(WORK TASK): Nothing but a number should be given: how many lines in the entries below include the string "دانش".
....
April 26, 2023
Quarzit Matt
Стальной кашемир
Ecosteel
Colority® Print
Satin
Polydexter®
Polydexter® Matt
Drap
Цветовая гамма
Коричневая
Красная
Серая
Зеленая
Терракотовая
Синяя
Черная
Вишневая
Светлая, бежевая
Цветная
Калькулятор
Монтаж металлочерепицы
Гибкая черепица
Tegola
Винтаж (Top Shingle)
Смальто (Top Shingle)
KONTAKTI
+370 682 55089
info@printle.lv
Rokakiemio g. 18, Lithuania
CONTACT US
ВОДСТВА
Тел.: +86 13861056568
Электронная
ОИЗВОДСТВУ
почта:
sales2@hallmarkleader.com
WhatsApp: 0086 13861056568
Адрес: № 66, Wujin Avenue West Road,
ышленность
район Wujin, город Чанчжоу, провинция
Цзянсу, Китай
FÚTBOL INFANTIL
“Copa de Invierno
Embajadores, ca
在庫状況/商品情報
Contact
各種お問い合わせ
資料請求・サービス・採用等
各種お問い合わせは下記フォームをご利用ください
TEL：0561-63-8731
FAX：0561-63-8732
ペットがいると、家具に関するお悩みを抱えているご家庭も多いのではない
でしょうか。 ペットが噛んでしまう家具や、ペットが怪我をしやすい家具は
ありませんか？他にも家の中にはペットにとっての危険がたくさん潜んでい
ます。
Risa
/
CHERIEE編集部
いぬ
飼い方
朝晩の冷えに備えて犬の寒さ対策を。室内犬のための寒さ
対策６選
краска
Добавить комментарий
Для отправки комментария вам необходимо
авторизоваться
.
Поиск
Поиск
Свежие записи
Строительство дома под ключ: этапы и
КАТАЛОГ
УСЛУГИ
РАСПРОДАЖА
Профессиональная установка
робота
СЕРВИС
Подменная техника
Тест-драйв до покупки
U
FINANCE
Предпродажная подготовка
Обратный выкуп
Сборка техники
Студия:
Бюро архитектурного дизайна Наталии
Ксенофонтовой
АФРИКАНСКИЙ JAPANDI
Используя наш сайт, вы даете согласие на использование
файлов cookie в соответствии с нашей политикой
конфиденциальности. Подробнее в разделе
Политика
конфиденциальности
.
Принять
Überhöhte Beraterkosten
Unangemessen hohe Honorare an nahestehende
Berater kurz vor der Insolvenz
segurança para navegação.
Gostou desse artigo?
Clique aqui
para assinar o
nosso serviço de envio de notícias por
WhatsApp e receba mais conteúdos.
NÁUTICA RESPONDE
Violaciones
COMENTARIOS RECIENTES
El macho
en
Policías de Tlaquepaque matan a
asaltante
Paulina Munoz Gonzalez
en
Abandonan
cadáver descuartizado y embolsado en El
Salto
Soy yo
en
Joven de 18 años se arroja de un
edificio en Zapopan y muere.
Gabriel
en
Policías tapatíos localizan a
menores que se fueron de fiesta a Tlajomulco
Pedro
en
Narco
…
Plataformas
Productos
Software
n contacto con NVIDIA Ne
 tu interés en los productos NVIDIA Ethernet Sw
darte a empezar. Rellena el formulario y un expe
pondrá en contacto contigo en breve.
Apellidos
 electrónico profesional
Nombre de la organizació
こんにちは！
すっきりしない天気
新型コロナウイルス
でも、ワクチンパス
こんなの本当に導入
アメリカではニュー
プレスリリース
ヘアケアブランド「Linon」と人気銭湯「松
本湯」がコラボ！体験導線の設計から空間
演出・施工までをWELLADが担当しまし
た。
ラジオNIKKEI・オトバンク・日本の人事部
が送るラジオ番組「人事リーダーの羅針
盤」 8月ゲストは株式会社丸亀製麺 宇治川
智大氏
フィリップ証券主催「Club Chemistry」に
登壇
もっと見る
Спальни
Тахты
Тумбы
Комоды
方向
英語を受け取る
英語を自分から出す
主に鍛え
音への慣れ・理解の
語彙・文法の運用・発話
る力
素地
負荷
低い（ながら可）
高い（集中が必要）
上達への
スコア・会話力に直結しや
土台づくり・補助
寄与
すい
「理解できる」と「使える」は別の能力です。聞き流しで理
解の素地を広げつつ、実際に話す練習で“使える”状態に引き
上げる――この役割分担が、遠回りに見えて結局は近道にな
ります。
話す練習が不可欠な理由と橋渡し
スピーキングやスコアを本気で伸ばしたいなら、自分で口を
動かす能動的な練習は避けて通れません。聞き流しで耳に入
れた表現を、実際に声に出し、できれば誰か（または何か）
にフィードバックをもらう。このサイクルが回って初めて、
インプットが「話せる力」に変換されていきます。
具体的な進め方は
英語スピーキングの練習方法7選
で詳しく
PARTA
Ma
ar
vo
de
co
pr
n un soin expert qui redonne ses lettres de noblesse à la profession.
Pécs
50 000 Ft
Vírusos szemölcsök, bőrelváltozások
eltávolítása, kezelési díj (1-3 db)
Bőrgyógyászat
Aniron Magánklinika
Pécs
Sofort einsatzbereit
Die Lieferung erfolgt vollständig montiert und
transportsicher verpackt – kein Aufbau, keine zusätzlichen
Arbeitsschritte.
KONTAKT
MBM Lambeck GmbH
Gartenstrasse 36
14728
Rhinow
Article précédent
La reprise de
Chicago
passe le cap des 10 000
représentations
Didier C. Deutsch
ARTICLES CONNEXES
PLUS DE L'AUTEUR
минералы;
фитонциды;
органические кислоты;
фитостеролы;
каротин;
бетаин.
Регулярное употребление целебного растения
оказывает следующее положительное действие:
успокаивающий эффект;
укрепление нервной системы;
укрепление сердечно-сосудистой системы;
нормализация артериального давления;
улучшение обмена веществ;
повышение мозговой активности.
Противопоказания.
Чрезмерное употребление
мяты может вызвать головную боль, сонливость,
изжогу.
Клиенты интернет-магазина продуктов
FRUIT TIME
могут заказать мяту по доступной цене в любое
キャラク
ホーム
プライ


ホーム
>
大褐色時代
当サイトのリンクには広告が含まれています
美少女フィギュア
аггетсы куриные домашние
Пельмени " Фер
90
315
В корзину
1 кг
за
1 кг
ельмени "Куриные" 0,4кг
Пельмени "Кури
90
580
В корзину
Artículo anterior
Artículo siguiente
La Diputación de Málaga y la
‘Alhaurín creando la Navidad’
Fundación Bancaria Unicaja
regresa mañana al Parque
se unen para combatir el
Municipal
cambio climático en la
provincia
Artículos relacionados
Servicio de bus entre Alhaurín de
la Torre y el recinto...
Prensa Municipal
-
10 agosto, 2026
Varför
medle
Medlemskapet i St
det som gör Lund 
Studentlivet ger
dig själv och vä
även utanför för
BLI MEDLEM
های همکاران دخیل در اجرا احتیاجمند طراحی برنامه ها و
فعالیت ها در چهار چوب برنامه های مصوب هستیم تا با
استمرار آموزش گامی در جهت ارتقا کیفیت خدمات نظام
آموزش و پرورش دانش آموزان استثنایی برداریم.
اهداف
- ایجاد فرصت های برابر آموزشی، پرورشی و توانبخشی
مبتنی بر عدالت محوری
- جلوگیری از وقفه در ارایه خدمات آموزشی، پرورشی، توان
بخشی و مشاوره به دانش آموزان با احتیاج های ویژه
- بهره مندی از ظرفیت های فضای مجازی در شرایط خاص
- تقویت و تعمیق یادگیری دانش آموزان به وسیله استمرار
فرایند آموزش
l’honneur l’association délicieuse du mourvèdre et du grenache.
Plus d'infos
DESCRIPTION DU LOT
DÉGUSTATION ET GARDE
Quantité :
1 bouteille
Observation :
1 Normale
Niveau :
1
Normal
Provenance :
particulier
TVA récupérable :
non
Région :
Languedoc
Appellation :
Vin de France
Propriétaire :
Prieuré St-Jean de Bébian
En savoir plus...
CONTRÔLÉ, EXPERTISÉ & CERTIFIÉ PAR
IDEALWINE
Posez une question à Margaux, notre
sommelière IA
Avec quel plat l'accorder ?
....
(RESULT BELOW): 3